The Rio All-Suites Hotel & Casino in Las Vegas
Caesars Entertainment offered to sell the Rio All-Suites Hotel and the WSOP brand to PokerStars, according to a new report by Forbes.
It’s a surprising move by Caesars considering the two companies have been considered rivals since PokerStars continued to operate in the U.S. after UIGEA passed in 2006.
According to Forbes the deal was offered to PokerStars in February and the massive online gaming site eventually turned it down.
There was a statement by PokerStars Head of Corporate Communications Eric Hollreiser on the issue:
Caesars Entertainment approached PokerStars and offered to sell us certain assets, such as the Rio Casino in Las Vegas. Caesars suggested that this acquisition would give us a better relationship with Caesars and would help PokerStars gain a license in Nevada.
PokerStars declined the offer because we had no plans to acquire another casino in the near term.
Meanwhile PokerStars recently went through with plans to buy the Atlantic Club in New Jersey.
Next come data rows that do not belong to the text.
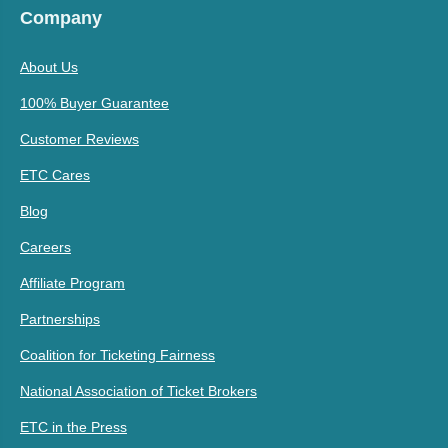
Company
About Us
100% Buyer Guarantee
Customer Reviews
ETC Cares
Blog
Careers
Affiliate Program
Partnerships
Coalition for Ticketing Fairness
National Association of Ticket Brokers
ETC in the Press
It’s the first casino the company has attempted to purchase in the U.S.
Caesars-Backed AGA Opposes PokerStars Purchase in A.C.
The Atlantic Club in New Jersey
The Atlantic Club purchase has not gone off without a hitch as the American Gaming Association recently filed a 26-page brief opposing PokerStars’ petition for interim casino authorization in the state.
The lobby group claimed PokerStars “was operated as a criminal enterprise for many years” referring to the site’s continued presence in the U.S. after UIGEA.
The AGA went on to say that allowing PokerStars to be licensed would send a damaging message to the gaming world.
Sen. Jim Whelan feels differently. He has come out in support of the PokerStars deal and alleged that Caesars Entertainment, which owns numerous casinos in Atlantic City, is using the AGA to keep their competition out of the area.
“They are motivated by greed,” said Whelan. “They want to keep foreign investors out... The gaming association is their vehicle.”
PokerStars insists that its suitability for a gaming license in the U.S. is a matter for experienced regulators to decide.